Estée Lauder’s plan to sell Smashbox, Too Faced and Dr Jart+ is less a surprise fire sale than the clearest signal yet of how radically the beauty industry is reshaping for the next decade. Why these three – and why now Smashbox, Too Faced and Dr Jart+ are being quietly shopped to potential buyers as a bundle, with sources estimating the combined price in the “low nine figures,” a stark contrast to the US$1.45 billion Estée Lauder paid for Too Faced alone in 2016. Back then, these l
hese labels were trophy assets: fast‑growing, youth‑driven “It” brands that promised to bring millennials into Lauder’s orbit.
Over the past decade, however, the very dynamics that made them hot have turned against them. The colour‑cosmetics boom cooled, K‑beauty became overcrowded, and a flood of influencer and celebrity brands eroded differentiation in retailers where Too Faced, Smashbox and Dr Jart+ once dominated the shelf.
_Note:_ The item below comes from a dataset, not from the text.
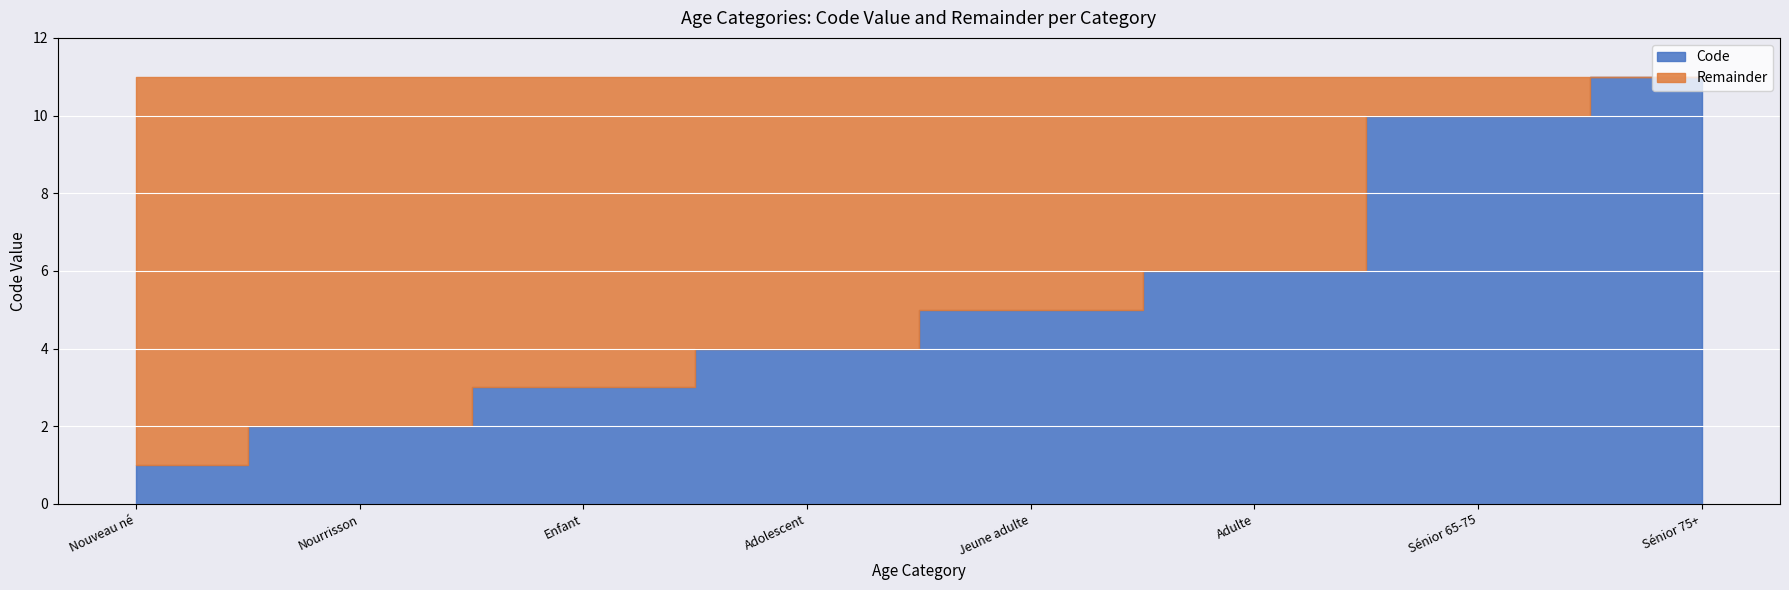

How many data points in Remainder are above 7?

3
Despite hero franchises like Too Faced’s Better Than Sex mascara or Dr Jart’s Cicapair still resonating with loyalists, all three are now described internally as “underperforming,” in “varying states of distress.”
From acquisition spree to portfolio surgery
These brands also represent a specific chapter in Lauder’s growth story: the 2010s hunt for disruptive “indies” that could bolt onto a heritage portfolio anchored by Estée Lauder, MAC, Clinique and La Mer. Smashbox was acquired in 2010, Too Faced in 2016 and Dr Jart+ in two stages between 2015 and 2019 – the latter marking the group’s first full acquisition of an Asia‑based beauty brand.
Today, Lauder is in a very different place. Net sales fell 8 per cent in 2025 to US$14.3 billion, with weakness across skincare, makeup and hair care and a major drag from travel retail. Against that backdrop, the company rolled out its “Beauty Reimagined” strategy in early 2025: a multi‑year reset focused on restoring sustainable growth and achieving a solid double‑digit operating margin through cost‑cutting, simplification, and sharper investment behind winners. Analysts note that underperforming mid‑tier brands – including Too Faced and Dr Jart+ – have become clear obstacles to that margin story.
Through that lens, the proposed divestiture is portfolio surgery. Selling non‑core assets delivers several benefits at once: balance‑sheet breathing room, reduced management distraction, and the ability to double down on scale-brands with stronger global equity.
The end of the 2010s “Instagram beauty” era
Glamglow, another 2010s acquisition, looks like collateral damage in this reset. The brand has stripped its website back to a text page, removed e‑commerce and is directing shoppers to Amazon only. At the same time, Estée Lauder declines to clarify whether the label is being wound down or repositioned. Its footprint has already been slashed to the US with a much smaller SKU count, reinforcing the sense that Lauder is quietly exiting or radically downsizing certain “California‑cool” mask and treatment plays that flourished in the Instagram era but no longer justify full‑scale global support.
Taken together, the moves around Smashbox, Too Faced, Dr Jart+ and Glamglow read less like isolated decisions and more like the symbolic close of a cycle: the end of the first generation of social‑media‑era acquisitions as growth engines.
Beauty Reimagined: leaner, faster, more focused
Under new CEO Stéphane de La Faverie, Beauty Reimagined is explicitly about making Estée Lauder “leaner, faster and more agile,” stripping out complexity and “unburdening” smaller brands while driving scale for the largest ones. That involves workforce reductions, a flatter structure, and heavier investments in consumer‑facing activities – innovation, media and digital – for the brands best positioned to win globally.
Offloading three troubled labels in one sweep fits that thesis. It reduces internal complexity, sends a clear message to investors that Lauder is serious about pruning, and frees up capital for future acquisitions in categories and regions with better tailwinds. It also aligns with a more cautious, profitability‑minded read of the “lipstick effect” economy, where mid‑tier discretionary brands are feeling the squeeze between luxury and value.
What it means for the wider beauty market
For the industry, Lauder’s moves are likely to catalyse further consolidation and portfolio clean‑ups among other conglomerates, many of which face similar pressures around underperforming “acquired indies” from the last cycle.
The larger takeaway is clear. In 2026, sheer brand count is no longer a measure of strength. For Estée Lauder – and its peers – the next phase of growth will depend on fewer, sharper bets, tighter storytelling, and portfolios engineered as much for resilience as for reach.